The Illinois Policy Institute says Illinois has more units of local government than any other state in the nation. With 6,963 units, Illinois beats its nearest competitor, Pennsylvania, by more than 2,000.
Some amount of culling to thin the bureaucratic herd, so to speak, is in order.
In the past, such talk has centered on some townships and the state comptroller's office, to name a few. But Democratic state senators Terry Link and Julie Morrison, both of Lake County, instead want to dissolve the Fox Waterway Agency, which oversees the busy Chain O' Lakes and Fox River in Lake and McHenry counties.
They say their bill aims to reduce redundant government services, duties that could be assumed by the Illinois Department of Natural Resources.
It's a curious choice, especially for two senators whose districts don't include the Chain, and we await any details that justify it. Until then, we urge Link and Morrison not to force a move that has potential to do more harm than good.

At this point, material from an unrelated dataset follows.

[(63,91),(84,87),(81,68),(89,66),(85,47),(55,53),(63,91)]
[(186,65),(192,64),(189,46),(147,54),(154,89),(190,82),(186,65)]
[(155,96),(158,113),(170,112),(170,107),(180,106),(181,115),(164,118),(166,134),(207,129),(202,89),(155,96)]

With a $3.1 million budget and 14 employees, FWA is charged with improving and maintaining the unique waterway for recreation, ensuring environmental quality and flood control, and promoting tourism. Its main effort is dredging silt and debris from the lakes and river bottoms -- an ongoing problem -- to keep the waterway navigable. It dredges 100,000 cubic yards of muck annually, funded mainly through the sale of $1.5 million in boat stickers each year.
Hanging in the balance are the viability of 15 lakes and 45 miles of river as well as the 21,000 boaters and countless bars, marinas and restaurants that make up a multimillion-dollar tourism industry.

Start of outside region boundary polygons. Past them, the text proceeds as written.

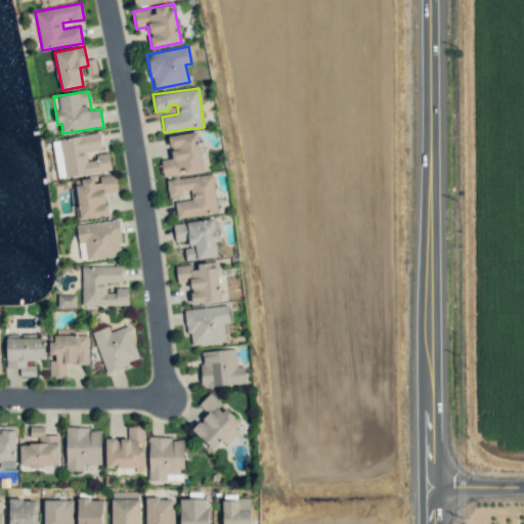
[(163,176),(204,171),(198,131),(168,136),(171,158),(161,160),(163,176)]
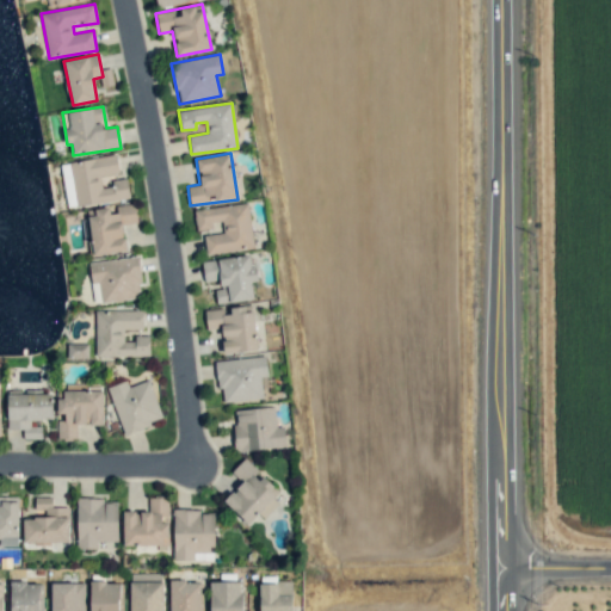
[(61,164),(68,208),(130,198),(127,178),(112,180),(112,186),(102,187),(100,177),(119,173),(116,155),(61,164)]
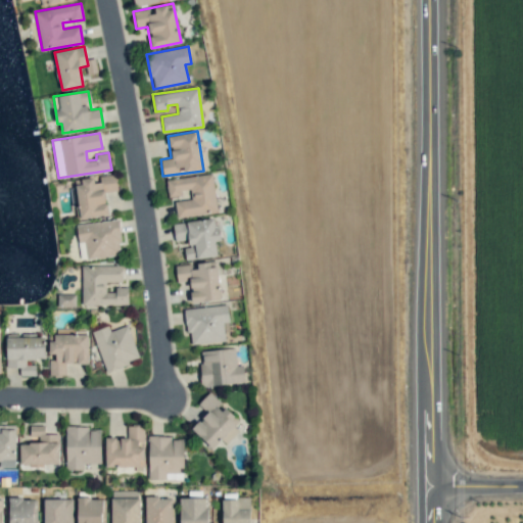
[(177,218),(218,212),(212,174),(165,180),(168,197),(181,195),(181,190),(190,189),(191,199),(175,201),(177,218)]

Morrison said she couldn't find any other body of water overseen by a state-mandated agency like FWA. She said IDNR does that job in every other part of the state. "My understanding is the IDNR can more than handle it and will do an excellent job," she told the Daily Herald's Lee Filas.
However, IDNR officials said the FWA should continue operating, and the state is not in a position to assume the extra duties. If this legislation were approved, officials said, it would take IDNR six months to a year to gear up.
And what of FWA's prime duty, dredging? IDNR officials say they do not have an "active dredging program" of state-supported waterways in Illinois.
That should raise concerns for anyone considering this proposal.
Lawmakers should make streamlined government their goal, but they must be sure the rewards outweigh the considerable risk of dissolving the Fox Waterway Agency.